As I raised my head and watched the glimpses of the hog in the rows, I heard Richard say “Put another bullet in.” “Bolt it…put another bullet in. He might be headed this way.” I was so amazed and focused on watching the hog run through the corn and listening to exactly where he was at that I didn’t even think to bolt another round. But I did it, rather quickly when I caught glimpse of the hog which looked like he might be headed BACK to the woods. He didn’t, however–instead he ran another 50 yards across the row of corn before we didn’t hear anything at all.
I quickly looked at Richard and said, “I got him. I saw him jump and bristle at the shot impact.” Richard replied, “Yep, I believe you did.” He then said “let’s go track him.”
This was an afterthought, but for some important reasons the thought of having to walk blindly into thick rows of corn stalks, some over my head, after an animal that has a 50-50% chance of being alive, but fatally wounded but surely MAD, absolutely unnerved me. Seriously!! This hog will be able to see me because of the small gap from the plant root to the first row of leaves but I cannot see it.

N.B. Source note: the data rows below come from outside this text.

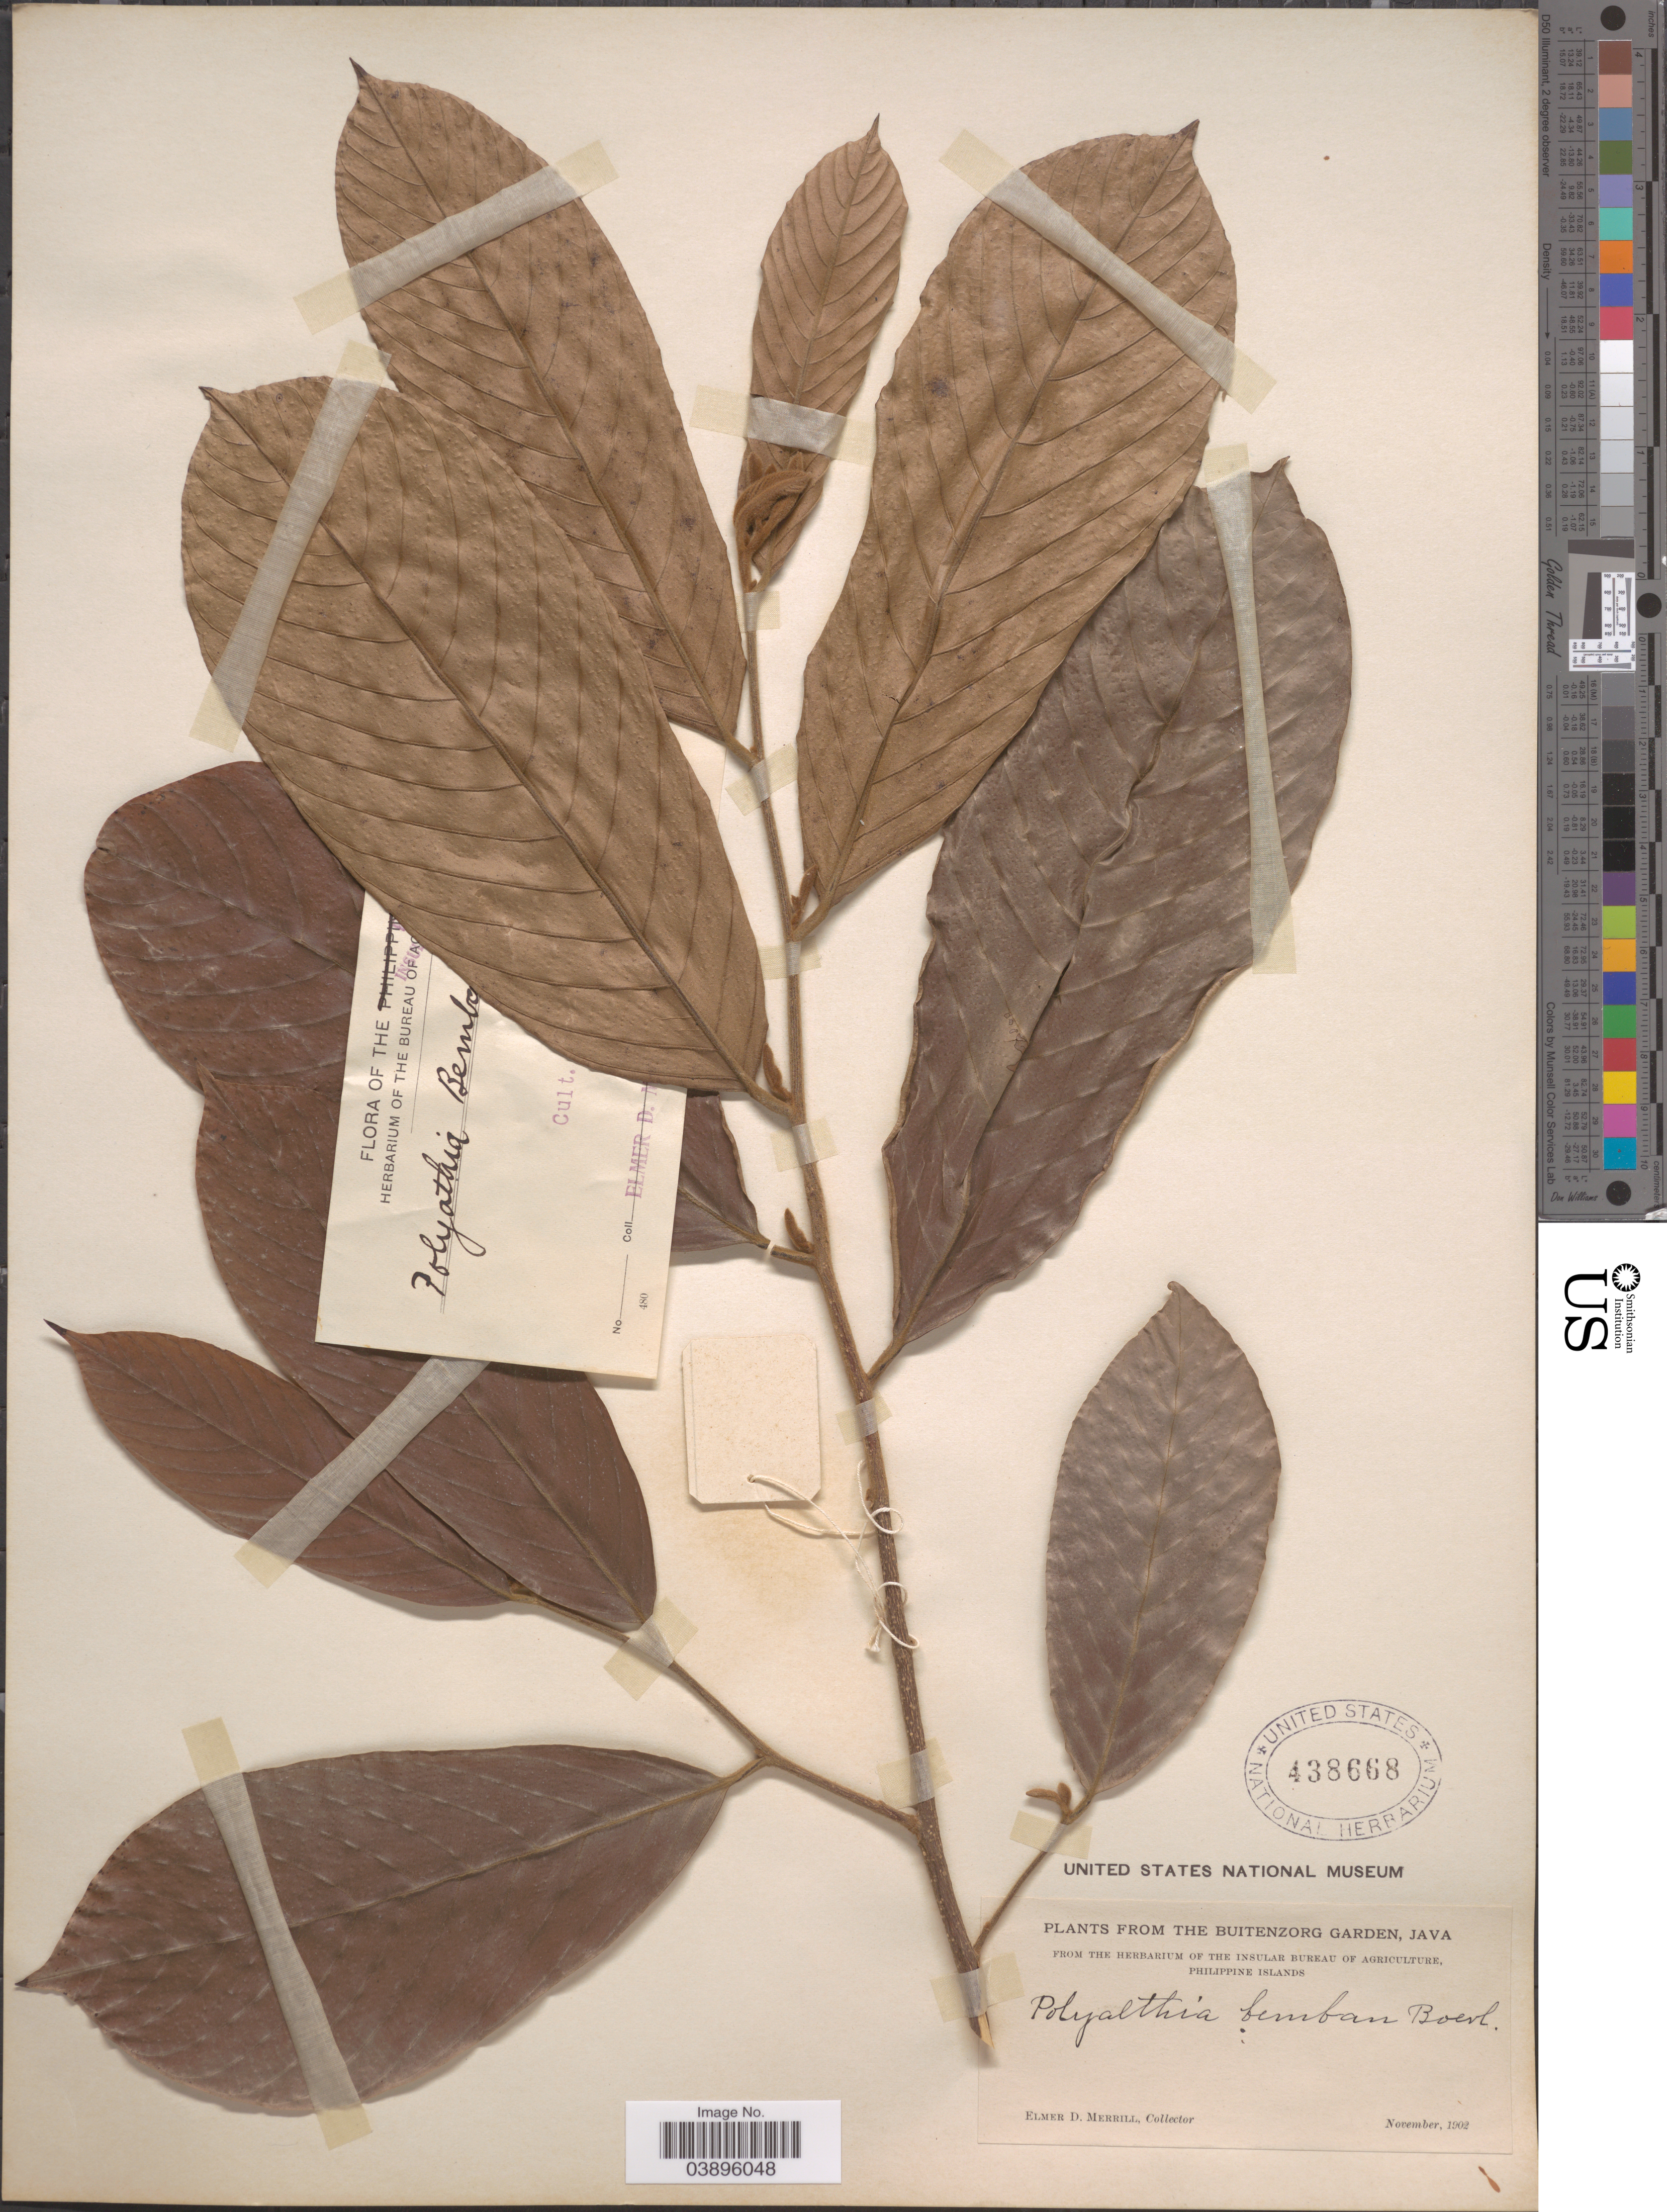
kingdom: Plantae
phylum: Tracheophyta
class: Magnoliopsida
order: Magnoliales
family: Annonaceae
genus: Monoon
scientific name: Monoon bemban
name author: Miq.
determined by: Wagner, W. L., (BOT), Smithsonian Institution - National Museum of Natural History (UNITED STATES)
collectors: E. D. Merrill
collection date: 1902-11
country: Indonesia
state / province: Java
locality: The Buitenzorg Garden.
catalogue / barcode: US 438668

The thought actually sent chills up my spine which ran down my arms and legs.
Richard had the video recorder playing and I had no choice but to dig deep and quash my fears–so I trudged through the rows quickly finding the hog’s tracks and a very large blood trail on the leaves and corn stalks. Finding the hog was not hard but walking up to it to poke it with my gun–that took courage.
The hog, a boar, was a lot larger than Richard and I had first thought. The tall grasses that the hog was walking in when it came into my shooting lane made it look much smaller. This hog, well, Richard and I were NOT going to be able to get out of this cornfield without help. Richard estimated this boar to be between 250-300 pounds. He quickly got on the phone and summoned some help.
An hour later, the hog was on the trailer and we were headed to the skinning shed. The boar weighed in at 310 pounds on the mark. He had some pretty prominent cutters and an estimation that he was about a 3-4 years old. My shot hit the heart and a lung and I could not have been any happier with my shot and the harvest of this nice boar.
When it was all said and done and the hog quarters were packed on ice, Richard and I headed home to get some sleep so we could get up and go to work in the concrete jungle in the morning. Looking back, my premonition about feeling lucky actually did come to fruition…I was truly blessed by the experience.